As much as God has touched me and keeps calling out to me, I continue to ignore God’s call and distract myself with the fascinations of this world.   I need to surround myself with others who also have been called out.  I need to be part of the Church.  I cannot will my own grace.  But I can put myself among people who know what I know and who are trying to be obedient as I am trying.
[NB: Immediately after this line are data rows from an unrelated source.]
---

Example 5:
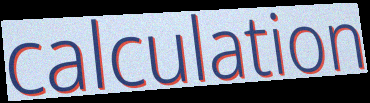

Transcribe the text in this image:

calculation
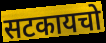
सटकायचो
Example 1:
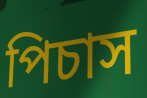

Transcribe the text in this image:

পিচাস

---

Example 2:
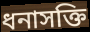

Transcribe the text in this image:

ধনাসক্তি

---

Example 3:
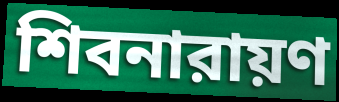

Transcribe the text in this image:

শিবনারায়ণ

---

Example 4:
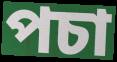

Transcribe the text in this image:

Together we are the church.  We are earthen vessels, but making every human attempt to be the Body of Christ in this place, doing Christ’s work for our time.   As a people of God we are not totally set out on our own.  We have Scripture and we have the confessions and creeds.  These are the voices of our forebears, which can give us guidance and support, and remind us that we are not the first or only ones who have been so called out.  
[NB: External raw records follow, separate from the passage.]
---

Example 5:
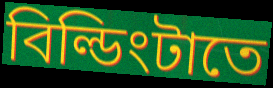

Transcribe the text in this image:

বিল্ডিংটাতে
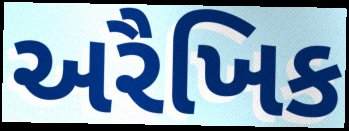
અરૈખિક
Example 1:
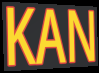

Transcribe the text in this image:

KAN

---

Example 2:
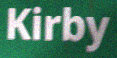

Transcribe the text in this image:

Kirby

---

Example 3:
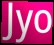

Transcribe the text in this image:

Jyo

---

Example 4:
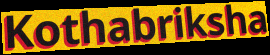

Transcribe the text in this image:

Kothabriksha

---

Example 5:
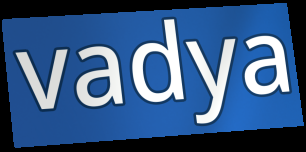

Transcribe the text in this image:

vadya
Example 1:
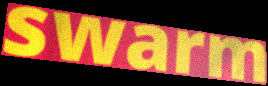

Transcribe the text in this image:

swarm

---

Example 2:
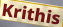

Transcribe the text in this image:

Krithis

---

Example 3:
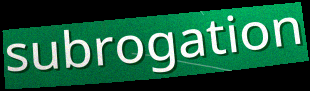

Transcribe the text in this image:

subrogation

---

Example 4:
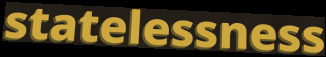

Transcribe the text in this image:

statelessness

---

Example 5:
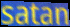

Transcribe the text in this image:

satan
We have the sacraments.  These are infusions of God’s grace into our ordinary lives.  We are baptized as a sign that we have taken on a new life, in community, as those called out by God.  As the baptized, we are welcomed.  As the community in witness, we pledge to raise one another up in the promises of the Gospel.  In Holy Communion we experience an offer of Christ to us.  We need to remember that this sacrament is not on our terms.  We do not come to Christ on our terms through the Bread and the Wine.  Christ comes to us.  And the mystery is that it is not our symbolic imaginations that bring power to this sacrament.  The power lies in our being obedient to our Lord, who said, Do this in remembrance of me.

Empowered with the Scriptures, and set on a right course through the Sacraments, I set out, in the company of those also called by God, to live a faithful and useful life in this world, and to share with others what a life-changing difference the Gospel has made in my life.   This is the mission of the Church.  The creation is groaning.  Jesus tells us to “feed my sheep.”  The nations rule unjustly.  Jesus tells us “my Kingdom is not of this world.”  Life can be so comfortable.  Jesus calls us to be light, to be salt, to “love one another, even as I have loved you.”  This is not comfortable.  This is not easy.    Yet with hope in the faithful promise of a covenant-keeping God, I pray:  Come, Lord Jesus.